The play was well directed by Rosane McNamara. Her love of the play shone through, infusing her enthusiasm into the lively performances of the actors.
The consistency and quality of the New York accents enunciated by the actors gave this play an authenticity which transported one to a working class suburb in New York in the late 40’s after his left the Army(Biloxi Blues was set in his army days).
Patrick Holman gave a well judged, very engaging performance in the main role of Eugene (the Neil Simon character).
Simon Lee gave a really energy charged performance as Eugene’s enterprising brother, Stanley.
Suzann James was very convincing as Kate, a typical conservative, over protective jewish mother.
Brett Heath gave a very sound performance as the boys father, Jack Jerome. Jack’s marriage to Kate is on the rocks and the boys can sense trouble ahead. Heath also played the role of a radio host.
Les Asmussen plays the boys warm hearted, socialist grandfather, Ben Epstein who plays a big part in their lives.
Susan Jordan plays Ben’s sister, Blanche, who tries to convince Ben to join his wife in the sunshine of Florida. Blanche has married into wealth and is in a position to help her brother out. Susan also plays the role of mrs Pitkin and a radio host.

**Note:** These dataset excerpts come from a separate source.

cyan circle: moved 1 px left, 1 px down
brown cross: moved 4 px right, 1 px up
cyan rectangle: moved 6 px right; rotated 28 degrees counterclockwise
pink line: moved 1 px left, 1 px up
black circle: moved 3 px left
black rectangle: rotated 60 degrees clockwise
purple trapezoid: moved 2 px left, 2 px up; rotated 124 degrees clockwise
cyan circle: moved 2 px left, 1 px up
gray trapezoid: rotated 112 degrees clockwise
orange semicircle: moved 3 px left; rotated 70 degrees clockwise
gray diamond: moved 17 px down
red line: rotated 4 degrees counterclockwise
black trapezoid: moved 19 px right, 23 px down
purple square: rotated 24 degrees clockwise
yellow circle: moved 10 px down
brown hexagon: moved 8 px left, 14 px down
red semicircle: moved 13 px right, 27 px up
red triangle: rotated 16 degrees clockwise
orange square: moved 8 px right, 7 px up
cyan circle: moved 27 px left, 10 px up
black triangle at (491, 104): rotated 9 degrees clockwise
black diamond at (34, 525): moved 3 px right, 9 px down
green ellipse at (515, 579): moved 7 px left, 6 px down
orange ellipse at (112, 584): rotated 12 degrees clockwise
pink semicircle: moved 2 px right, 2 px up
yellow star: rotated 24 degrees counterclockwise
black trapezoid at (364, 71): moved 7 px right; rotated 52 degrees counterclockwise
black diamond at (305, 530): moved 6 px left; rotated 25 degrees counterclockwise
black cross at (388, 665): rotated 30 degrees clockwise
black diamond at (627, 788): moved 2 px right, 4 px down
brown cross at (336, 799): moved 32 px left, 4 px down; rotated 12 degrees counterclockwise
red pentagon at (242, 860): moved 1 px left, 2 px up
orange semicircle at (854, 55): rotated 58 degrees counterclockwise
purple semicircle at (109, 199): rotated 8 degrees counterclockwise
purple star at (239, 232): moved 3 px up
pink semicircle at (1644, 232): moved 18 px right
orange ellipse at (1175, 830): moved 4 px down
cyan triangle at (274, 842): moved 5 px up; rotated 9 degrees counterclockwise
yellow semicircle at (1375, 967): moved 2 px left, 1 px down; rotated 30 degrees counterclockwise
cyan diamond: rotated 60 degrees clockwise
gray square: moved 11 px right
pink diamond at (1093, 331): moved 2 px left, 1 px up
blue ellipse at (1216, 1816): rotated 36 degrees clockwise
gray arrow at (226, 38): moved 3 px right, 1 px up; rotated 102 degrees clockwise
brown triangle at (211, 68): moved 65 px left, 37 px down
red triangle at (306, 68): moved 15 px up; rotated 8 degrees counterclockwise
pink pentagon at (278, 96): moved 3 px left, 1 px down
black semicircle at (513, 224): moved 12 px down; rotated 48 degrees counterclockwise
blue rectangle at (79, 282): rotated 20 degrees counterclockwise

Nick Curnow and Jesse Shore played voice parts (from the CBS radio program coming out of a vintage old radio) and weren’t seen on stage.
A lovely set was designed by Allan Walpolefeaturing a family living room where most of the action takes place and then behind the family room are the boys two bedrooms. Further back is a little hallway leading to the bedrooms of the mother and grandfather.
If you want a rewarding night’s entertainment make sure that you are Newtown bound. BROADWAY BOUND is playing the New Theatre 542 King Street, Newtown until 15 December 2018.